* **EXERCISE OBJECTIVE**: Beginning at the line that contains "drag(694, 341, 697, 420)" and finishing at the line that contains "mouse_move(612, 465)", output the data below exactly. Include both end lines and no pictures.

____________________

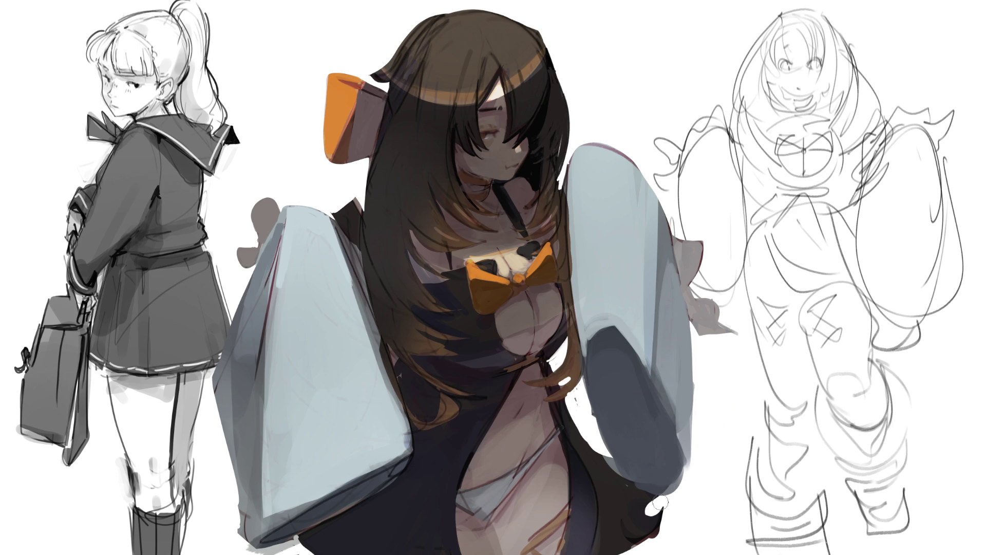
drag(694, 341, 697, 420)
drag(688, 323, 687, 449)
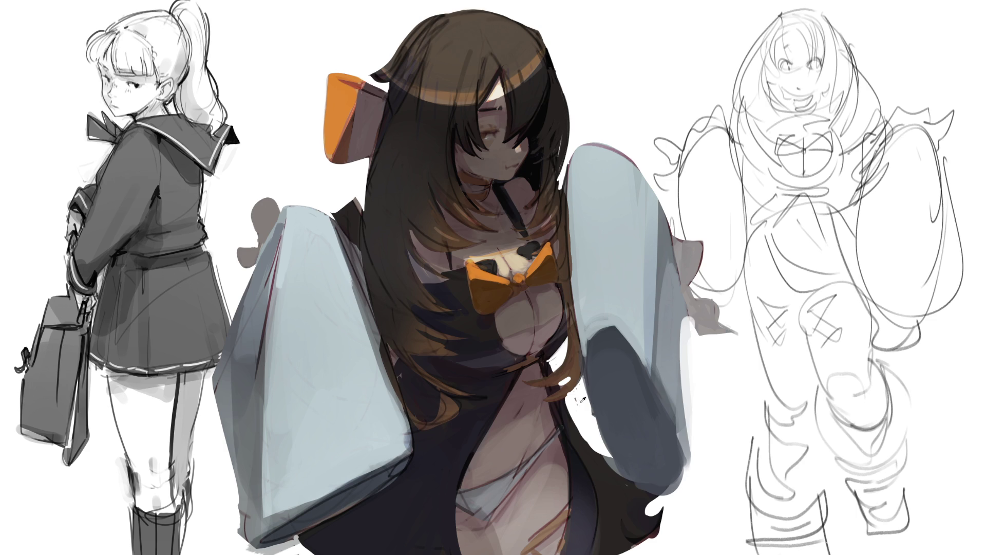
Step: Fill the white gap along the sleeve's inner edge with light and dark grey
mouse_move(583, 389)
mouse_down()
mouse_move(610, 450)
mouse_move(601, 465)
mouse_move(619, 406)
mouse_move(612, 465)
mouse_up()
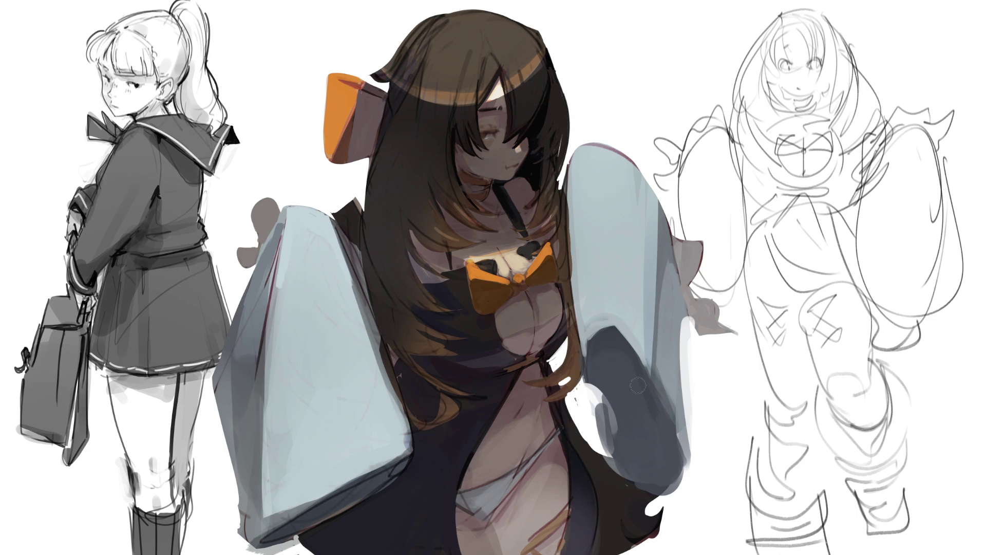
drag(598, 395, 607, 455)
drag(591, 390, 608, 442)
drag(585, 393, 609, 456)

____________________

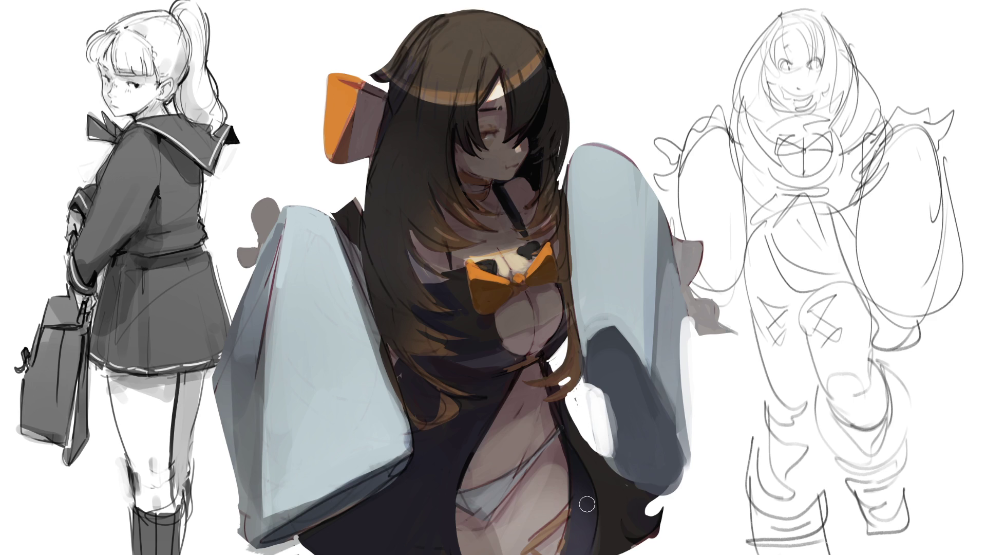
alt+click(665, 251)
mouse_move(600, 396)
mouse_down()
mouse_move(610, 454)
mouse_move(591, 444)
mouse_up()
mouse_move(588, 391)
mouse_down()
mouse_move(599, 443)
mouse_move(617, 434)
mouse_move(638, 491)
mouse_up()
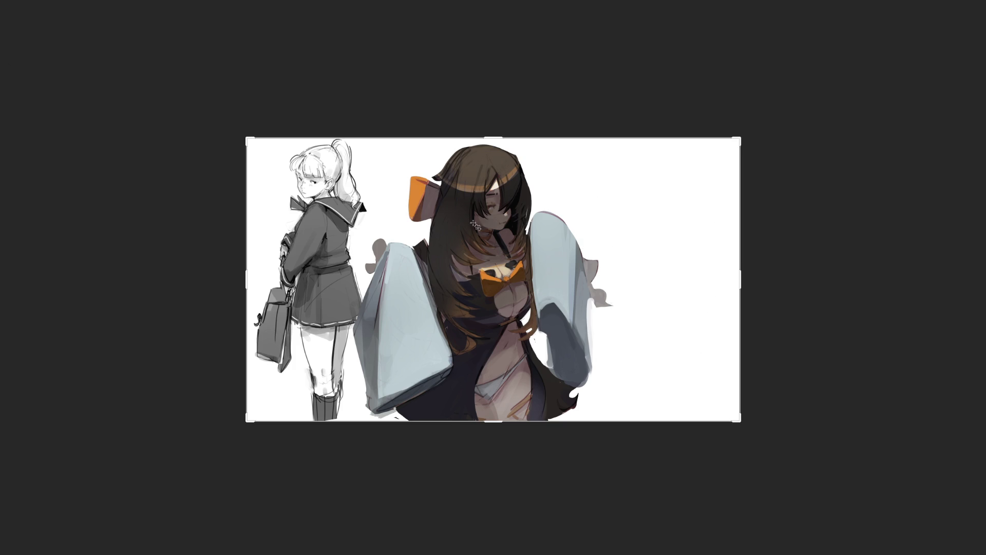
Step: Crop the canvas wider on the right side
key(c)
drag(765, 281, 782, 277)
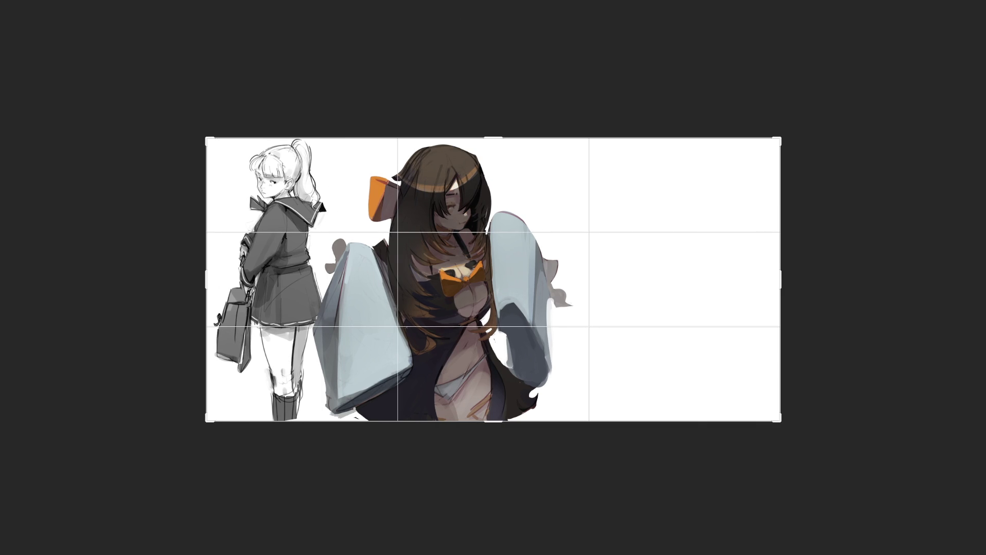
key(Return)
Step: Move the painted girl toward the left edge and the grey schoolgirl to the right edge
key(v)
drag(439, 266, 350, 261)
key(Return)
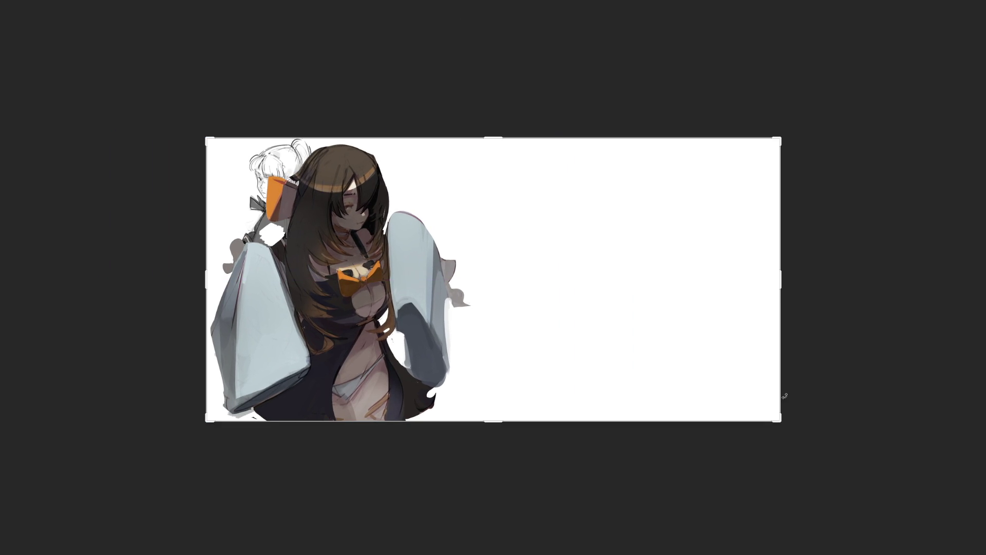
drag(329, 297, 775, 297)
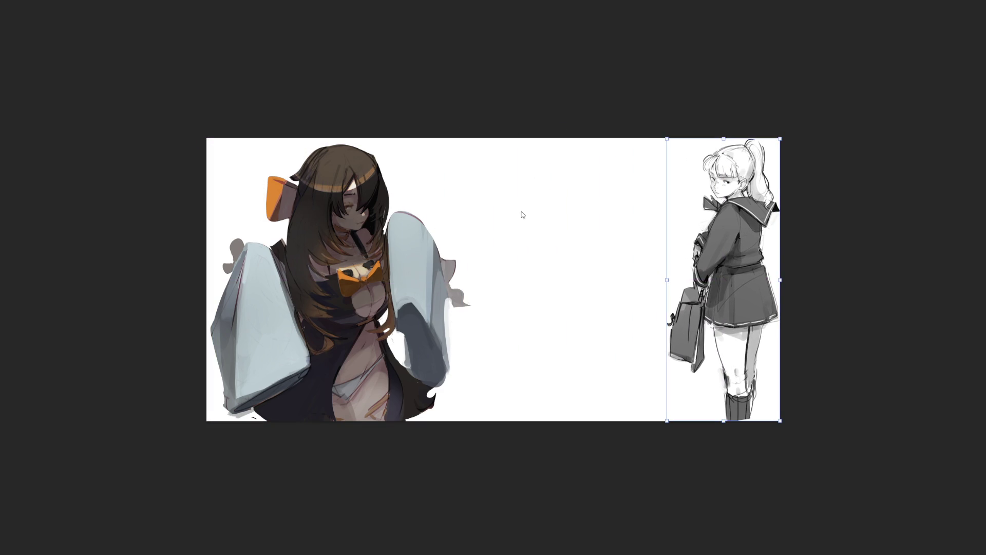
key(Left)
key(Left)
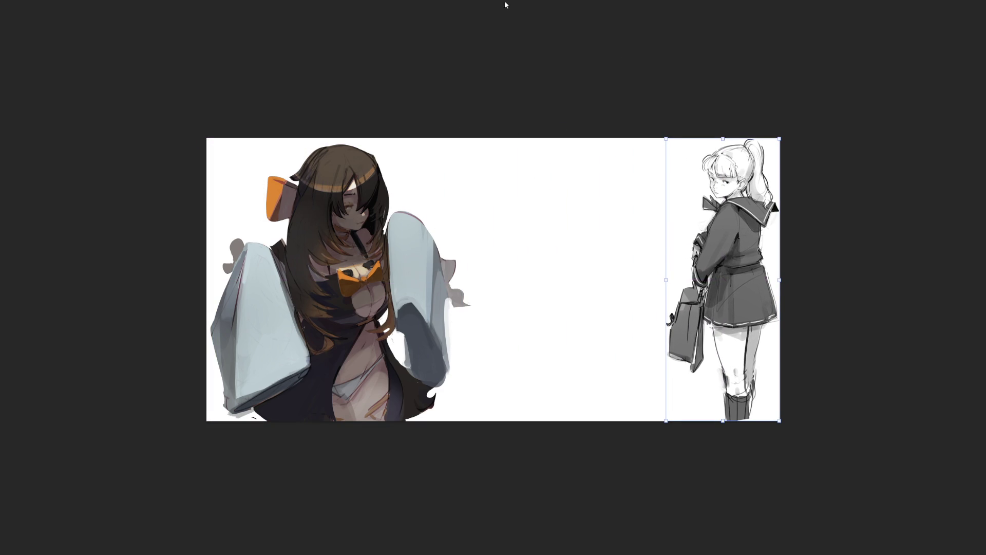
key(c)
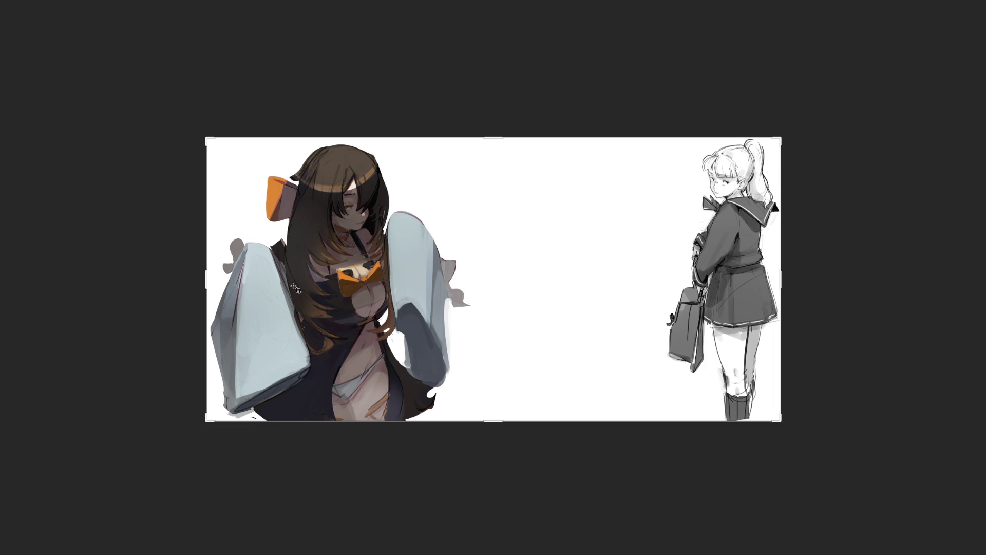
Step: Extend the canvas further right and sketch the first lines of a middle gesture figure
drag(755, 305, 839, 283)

____________________

* **ANSWER BELOW**:
drag(694, 341, 697, 420)
drag(688, 323, 687, 449)
Step: Fill the white gap along the sleeve's inner edge with light and dark grey
mouse_move(583, 389)
mouse_down()
mouse_move(610, 450)
mouse_move(601, 465)
mouse_move(619, 406)
mouse_move(612, 465)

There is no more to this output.